Adenovirus is associated with significant morbidity and mortality in renal transplant recipients and may even lead to the loss of allograft. Adenovirus nephropathy can be confused with acute cellular rejection as illustrated in our case. As the management of these two entities is completely different, clinical correlation is crucial.

Case Description

A 33-year-old African American woman with a history of ESRD status post deceased donor kidney transplantation was admitted for acute kidney injury (AKI) with a Scr of 8mg/dL (baseline 1.3). Her pre-transplant CPRA was 29%, received Alemtuzumab for induction immunosuppression (IS) followed by mycophenolate mofetil, tacrolimus and prednisone for maintenance.
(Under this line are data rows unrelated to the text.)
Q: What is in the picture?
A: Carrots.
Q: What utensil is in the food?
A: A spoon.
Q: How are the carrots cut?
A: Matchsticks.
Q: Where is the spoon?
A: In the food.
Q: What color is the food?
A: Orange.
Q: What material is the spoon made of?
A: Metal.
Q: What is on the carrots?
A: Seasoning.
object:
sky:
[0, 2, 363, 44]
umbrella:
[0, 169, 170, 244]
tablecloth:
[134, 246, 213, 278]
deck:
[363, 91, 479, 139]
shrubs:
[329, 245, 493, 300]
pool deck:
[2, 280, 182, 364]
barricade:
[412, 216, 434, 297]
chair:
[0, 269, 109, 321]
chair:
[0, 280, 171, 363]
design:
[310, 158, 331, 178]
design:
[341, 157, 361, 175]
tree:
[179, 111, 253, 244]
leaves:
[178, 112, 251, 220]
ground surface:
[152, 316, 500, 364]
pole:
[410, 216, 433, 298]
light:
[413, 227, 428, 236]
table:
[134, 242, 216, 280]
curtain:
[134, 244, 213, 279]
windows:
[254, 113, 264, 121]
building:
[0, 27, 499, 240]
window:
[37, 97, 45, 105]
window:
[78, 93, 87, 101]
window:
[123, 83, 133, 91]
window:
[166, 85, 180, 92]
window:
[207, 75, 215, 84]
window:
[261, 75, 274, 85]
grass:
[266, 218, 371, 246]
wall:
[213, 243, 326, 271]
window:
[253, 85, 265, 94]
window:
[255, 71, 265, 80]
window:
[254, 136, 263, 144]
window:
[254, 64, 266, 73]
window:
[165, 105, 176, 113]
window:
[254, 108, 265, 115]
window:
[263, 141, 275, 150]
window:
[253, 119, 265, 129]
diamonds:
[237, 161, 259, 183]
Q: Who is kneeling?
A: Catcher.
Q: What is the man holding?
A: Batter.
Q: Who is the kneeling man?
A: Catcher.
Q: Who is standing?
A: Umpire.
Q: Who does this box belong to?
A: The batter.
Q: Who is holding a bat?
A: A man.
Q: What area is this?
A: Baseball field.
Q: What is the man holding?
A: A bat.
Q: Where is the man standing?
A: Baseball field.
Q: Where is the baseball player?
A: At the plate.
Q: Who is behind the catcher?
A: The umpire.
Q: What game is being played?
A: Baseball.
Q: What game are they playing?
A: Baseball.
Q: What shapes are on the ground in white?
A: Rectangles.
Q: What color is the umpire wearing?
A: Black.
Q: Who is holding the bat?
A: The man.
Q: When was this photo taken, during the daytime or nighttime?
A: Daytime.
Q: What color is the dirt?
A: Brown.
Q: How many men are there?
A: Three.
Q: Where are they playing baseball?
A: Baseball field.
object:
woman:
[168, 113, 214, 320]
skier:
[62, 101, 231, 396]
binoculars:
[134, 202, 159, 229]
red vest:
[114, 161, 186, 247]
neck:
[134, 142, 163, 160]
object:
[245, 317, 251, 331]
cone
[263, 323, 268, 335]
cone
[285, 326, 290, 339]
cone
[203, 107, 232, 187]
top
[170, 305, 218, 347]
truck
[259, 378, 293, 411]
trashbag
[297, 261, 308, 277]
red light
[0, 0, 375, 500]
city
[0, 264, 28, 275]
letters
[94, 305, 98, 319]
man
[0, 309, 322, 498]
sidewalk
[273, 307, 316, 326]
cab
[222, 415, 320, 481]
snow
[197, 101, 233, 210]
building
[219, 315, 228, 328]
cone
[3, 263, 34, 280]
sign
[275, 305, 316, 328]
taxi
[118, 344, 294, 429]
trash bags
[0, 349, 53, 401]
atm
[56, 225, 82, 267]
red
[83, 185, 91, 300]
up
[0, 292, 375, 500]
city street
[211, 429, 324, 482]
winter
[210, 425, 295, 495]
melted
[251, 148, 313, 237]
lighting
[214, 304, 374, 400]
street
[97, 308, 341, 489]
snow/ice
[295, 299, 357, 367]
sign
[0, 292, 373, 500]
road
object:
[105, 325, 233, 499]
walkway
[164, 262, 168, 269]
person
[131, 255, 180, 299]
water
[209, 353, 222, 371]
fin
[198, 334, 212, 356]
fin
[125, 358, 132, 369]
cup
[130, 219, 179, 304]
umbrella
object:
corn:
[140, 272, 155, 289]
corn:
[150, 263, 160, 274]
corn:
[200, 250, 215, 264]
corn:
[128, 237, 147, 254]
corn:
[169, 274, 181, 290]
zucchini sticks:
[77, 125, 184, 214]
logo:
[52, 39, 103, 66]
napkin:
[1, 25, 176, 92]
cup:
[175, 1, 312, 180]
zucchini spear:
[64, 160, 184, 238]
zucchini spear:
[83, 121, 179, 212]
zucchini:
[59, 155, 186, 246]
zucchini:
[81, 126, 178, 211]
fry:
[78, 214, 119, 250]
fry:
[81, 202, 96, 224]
Her post-transplant course was complicated by BK viremia that resolved with reduction in IS. This time, BK virus serology was negative and she was given methylprednisolone 1 gram/day for 3 days for suspected rejection. She later developed fever and hematuria and clinically deteriorated despite receiving broad-spectrum antibiotics. Blood cultures remained negative. Allograft biopsy demonstrated severe interstitial inflammation with T cells, mononuclear cells and plasma cells with severe tubulitis [Figure]. Immunohistochemistry staining was negative for adenovirus but serum adenovirus PCR was positive with 10 million copies/ml. Her respiratory status worsened and CT scan of the chest showed tree-in-bud nodular opacities. Adenovirus PCR was positive in BAL and in the urine suggestive of adenovirus pulmonary and renal allograft involvement. Mycophenolate was held and she received treatment with intravenous immunoglobulin and cidofovir. Patient clinically improved and Scr was 1.5mg/dl at discharge. A repeat biopsy at follow-up visit was negative for rejection, showed mild interstitial fibrosis and tubular atrophy with no glomerulosclerosis [Figure].


High index of suspicion for adenovirus infection is required in renal graft dysfunction, especially in the setting of hematuria. Histology can mimic acute rejection, which creates a diagnostic dilemma. Tissue adenovirus immunostains, though usually reliable, may not be always positive like in our case.